- **Requirement**:
Give every entry again, unchanged, and leave its images out.

- **Data shown**:
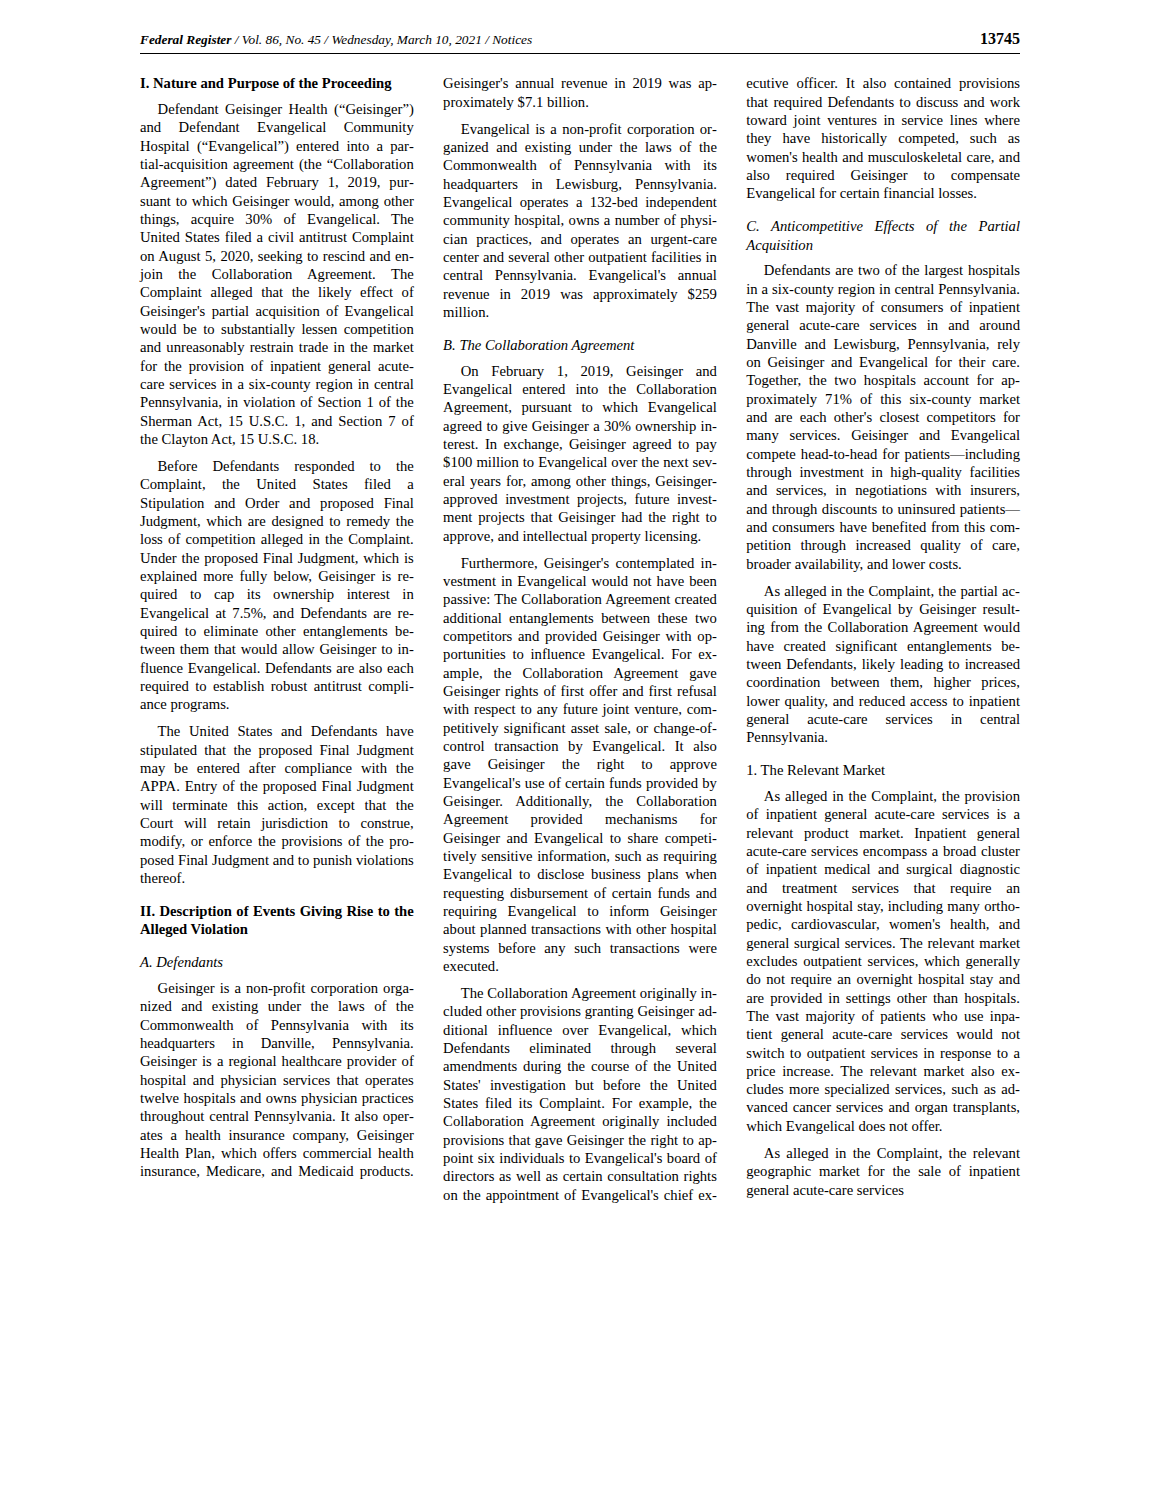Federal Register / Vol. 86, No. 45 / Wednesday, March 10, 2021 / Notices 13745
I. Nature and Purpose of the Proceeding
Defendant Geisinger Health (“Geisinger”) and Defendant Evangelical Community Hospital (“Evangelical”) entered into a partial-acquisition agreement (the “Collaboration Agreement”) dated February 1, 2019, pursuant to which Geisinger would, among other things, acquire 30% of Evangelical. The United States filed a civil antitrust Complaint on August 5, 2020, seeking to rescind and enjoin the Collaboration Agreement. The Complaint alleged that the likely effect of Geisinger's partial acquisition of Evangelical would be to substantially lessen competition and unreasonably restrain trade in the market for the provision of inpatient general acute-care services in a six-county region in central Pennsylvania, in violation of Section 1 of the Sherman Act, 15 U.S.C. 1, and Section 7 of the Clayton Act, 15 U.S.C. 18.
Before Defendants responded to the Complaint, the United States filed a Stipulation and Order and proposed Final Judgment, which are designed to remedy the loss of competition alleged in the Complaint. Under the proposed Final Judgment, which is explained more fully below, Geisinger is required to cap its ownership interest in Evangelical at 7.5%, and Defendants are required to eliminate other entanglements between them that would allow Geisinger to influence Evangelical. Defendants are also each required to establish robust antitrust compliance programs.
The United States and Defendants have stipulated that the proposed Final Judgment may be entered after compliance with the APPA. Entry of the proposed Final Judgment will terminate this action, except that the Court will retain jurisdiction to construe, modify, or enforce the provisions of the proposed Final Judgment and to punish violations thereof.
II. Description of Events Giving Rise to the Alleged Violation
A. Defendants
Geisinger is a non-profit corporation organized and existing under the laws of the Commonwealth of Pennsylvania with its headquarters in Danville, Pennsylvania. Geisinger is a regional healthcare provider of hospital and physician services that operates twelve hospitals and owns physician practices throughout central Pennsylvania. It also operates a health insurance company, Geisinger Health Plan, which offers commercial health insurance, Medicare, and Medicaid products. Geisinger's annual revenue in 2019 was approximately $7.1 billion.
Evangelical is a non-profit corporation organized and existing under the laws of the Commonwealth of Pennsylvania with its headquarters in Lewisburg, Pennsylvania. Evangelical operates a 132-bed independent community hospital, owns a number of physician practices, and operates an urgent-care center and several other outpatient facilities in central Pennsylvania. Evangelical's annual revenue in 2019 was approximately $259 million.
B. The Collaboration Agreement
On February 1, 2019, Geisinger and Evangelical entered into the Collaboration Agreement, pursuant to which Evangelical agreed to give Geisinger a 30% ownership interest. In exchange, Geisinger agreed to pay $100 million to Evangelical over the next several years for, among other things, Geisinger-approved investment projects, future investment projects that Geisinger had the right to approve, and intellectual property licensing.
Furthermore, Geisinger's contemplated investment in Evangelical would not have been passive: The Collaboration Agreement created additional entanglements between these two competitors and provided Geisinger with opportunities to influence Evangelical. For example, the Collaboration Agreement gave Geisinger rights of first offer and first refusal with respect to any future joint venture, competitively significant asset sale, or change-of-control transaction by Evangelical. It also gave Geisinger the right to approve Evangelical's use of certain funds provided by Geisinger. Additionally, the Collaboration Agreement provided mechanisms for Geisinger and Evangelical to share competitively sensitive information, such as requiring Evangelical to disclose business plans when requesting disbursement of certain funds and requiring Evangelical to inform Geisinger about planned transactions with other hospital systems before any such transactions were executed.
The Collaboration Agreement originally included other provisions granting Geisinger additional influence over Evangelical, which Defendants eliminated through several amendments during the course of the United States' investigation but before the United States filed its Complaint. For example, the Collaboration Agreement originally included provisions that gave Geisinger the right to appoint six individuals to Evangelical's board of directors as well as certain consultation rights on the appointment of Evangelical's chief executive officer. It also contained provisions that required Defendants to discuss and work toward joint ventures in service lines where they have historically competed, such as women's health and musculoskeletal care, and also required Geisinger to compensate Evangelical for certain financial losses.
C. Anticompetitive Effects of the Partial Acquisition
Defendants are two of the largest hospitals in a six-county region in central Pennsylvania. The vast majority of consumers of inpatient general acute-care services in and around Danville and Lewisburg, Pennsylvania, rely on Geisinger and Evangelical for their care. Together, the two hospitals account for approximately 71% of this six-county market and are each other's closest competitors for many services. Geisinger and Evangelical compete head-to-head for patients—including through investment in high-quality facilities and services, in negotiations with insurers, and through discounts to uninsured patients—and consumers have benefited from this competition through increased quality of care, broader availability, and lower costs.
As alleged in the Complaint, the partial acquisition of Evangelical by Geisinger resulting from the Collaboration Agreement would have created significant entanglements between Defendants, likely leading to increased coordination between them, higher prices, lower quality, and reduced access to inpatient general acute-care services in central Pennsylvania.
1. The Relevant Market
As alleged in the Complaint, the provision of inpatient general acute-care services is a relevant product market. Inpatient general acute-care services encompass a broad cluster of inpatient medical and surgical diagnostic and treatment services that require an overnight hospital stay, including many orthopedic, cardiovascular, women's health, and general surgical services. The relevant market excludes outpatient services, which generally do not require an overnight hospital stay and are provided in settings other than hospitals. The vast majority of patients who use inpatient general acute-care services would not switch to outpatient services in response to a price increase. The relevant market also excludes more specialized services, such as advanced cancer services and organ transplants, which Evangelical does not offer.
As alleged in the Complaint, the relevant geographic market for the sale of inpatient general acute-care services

- **Your response**:
Federal Register / Vol. 86, No. 45 / Wednesday, March 10, 2021 / Notices 13745
I. Nature and Purpose of the Proceeding
Defendant Geisinger Health (“Geisinger”) and Defendant Evangelical Community Hospital (“Evangelical”) entered into a partial-acquisition agreement (the “Collaboration Agreement”) dated February 1, 2019, pursuant to which Geisinger would, among other things, acquire 30% of Evangelical. The United States filed a civil antitrust Complaint on August 5, 2020, seeking to rescind and enjoin the Collaboration Agreement. The Complaint alleged that the likely effect of Geisinger's partial acquisition of Evangelical would be to substantially lessen competition and unreasonably restrain trade in the market for the provision of inpatient general acute-care services in a six-county region in central Pennsylvania, in violation of Section 1 of the Sherman Act, 15 U.S.C. 1, and Section 7 of the Clayton Act, 15 U.S.C. 18.
Before Defendants responded to the Complaint, the United States filed a Stipulation and Order and proposed Final Judgment, which are designed to remedy the loss of competition alleged in the Complaint. Under the proposed Final Judgment, which is explained more fully below, Geisinger is required to cap its ownership interest in Evangelical at 7.5%, and Defendants are required to eliminate other entanglements between them that would allow Geisinger to influence Evangelical. Defendants are also each required to establish robust antitrust compliance programs.
The United States and Defendants have stipulated that the proposed Final Judgment may be entered after compliance with the APPA. Entry of the proposed Final Judgment will terminate this action, except that the Court will retain jurisdiction to construe, modify, or enforce the provisions of the proposed Final Judgment and to punish violations thereof.
II. Description of Events Giving Rise to the Alleged Violation
A. Defendants
Geisinger is a non-profit corporation organized and existing under the laws of the Commonwealth of Pennsylvania with its headquarters in Danville, Pennsylvania. Geisinger is a regional healthcare provider of hospital and physician services that operates twelve hospitals and owns physician practices throughout central Pennsylvania. It also operates a health insurance company, Geisinger Health Plan, which offers commercial health insurance, Medicare, and Medicaid products. Geisinger's annual revenue in 2019 was approximately $7.1 billion.
Evangelical is a non-profit corporation organized and existing under the laws of the Commonwealth of Pennsylvania with its headquarters in Lewisburg, Pennsylvania. Evangelical operates a 132-bed independent community hospital, owns a number of physician practices, and operates an urgent-care center and several other outpatient facilities in central Pennsylvania. Evangelical's annual revenue in 2019 was approximately $259 million.
B. The Collaboration Agreement
On February 1, 2019, Geisinger and Evangelical entered into the Collaboration Agreement, pursuant to which Evangelical agreed to give Geisinger a 30% ownership interest. In exchange, Geisinger agreed to pay $100 million to Evangelical over the next several years for, among other things, Geisinger-approved investment projects, future investment projects that Geisinger had the right to approve, and intellectual property licensing.
Furthermore, Geisinger's contemplated investment in Evangelical would not have been passive: The Collaboration Agreement created additional entanglements between these two competitors and provided Geisinger with opportunities to influence Evangelical. For example, the Collaboration Agreement gave Geisinger rights of first offer and first refusal with respect to any future joint venture, competitively significant asset sale, or change-of-control transaction by Evangelical. It also gave Geisinger the right to approve Evangelical's use of certain funds provided by Geisinger. Additionally, the Collaboration Agreement provided mechanisms for Geisinger and Evangelical to share competitively sensitive information, such as requiring Evangelical to disclose business plans when requesting disbursement of certain funds and requiring Evangelical to inform Geisinger about planned transactions with other hospital systems before any such transactions were executed.
The Collaboration Agreement originally included other provisions granting Geisinger additional influence over Evangelical, which Defendants eliminated through several amendments during the course of the United States' investigation but before the United States filed its Complaint. For example, the Collaboration Agreement originally included provisions that gave Geisinger the right to appoint six individuals to Evangelical's board of directors as well as certain consultation rights on the appointment of Evangelical's chief executive officer. It also contained provisions that required Defendants to discuss and work toward joint ventures in service lines where they have historically competed, such as women's health and musculoskeletal care, and also required Geisinger to compensate Evangelical for certain financial losses.
C. Anticompetitive Effects of the Partial Acquisition
Defendants are two of the largest hospitals in a six-county region in central Pennsylvania. The vast majority of consumers of inpatient general acute-care services in and around Danville and Lewisburg, Pennsylvania, rely on Geisinger and Evangelical for their care. Together, the two hospitals account for approximately 71% of this six-county market and are each other's closest competitors for many services. Geisinger and Evangelical compete head-to-head for patients—including through investment in high-quality facilities and services, in negotiations with insurers, and through discounts to uninsured patients—and consumers have benefited from this competition through increased quality of care, broader availability, and lower costs.
As alleged in the Complaint, the partial acquisition of Evangelical by Geisinger resulting from the Collaboration Agreement would have created significant entanglements between Defendants, likely leading to increased coordination between them, higher prices, lower quality, and reduced access to inpatient general acute-care services in central Pennsylvania.
1. The Relevant Market
As alleged in the Complaint, the provision of inpatient general acute-care services is a relevant product market. Inpatient general acute-care services encompass a broad cluster of inpatient medical and surgical diagnostic and treatment services that require an overnight hospital stay, including many orthopedic, cardiovascular, women's health, and general surgical services. The relevant market excludes outpatient services, which generally do not require an overnight hospital stay and are provided in settings other than hospitals. The vast majority of patients who use inpatient general acute-care services would not switch to outpatient services in response to a price increase. The relevant market also excludes more specialized services, such as advanced cancer services and organ transplants, which Evangelical does not offer.
As alleged in the Complaint, the relevant geographic market for the sale of inpatient general acute-care services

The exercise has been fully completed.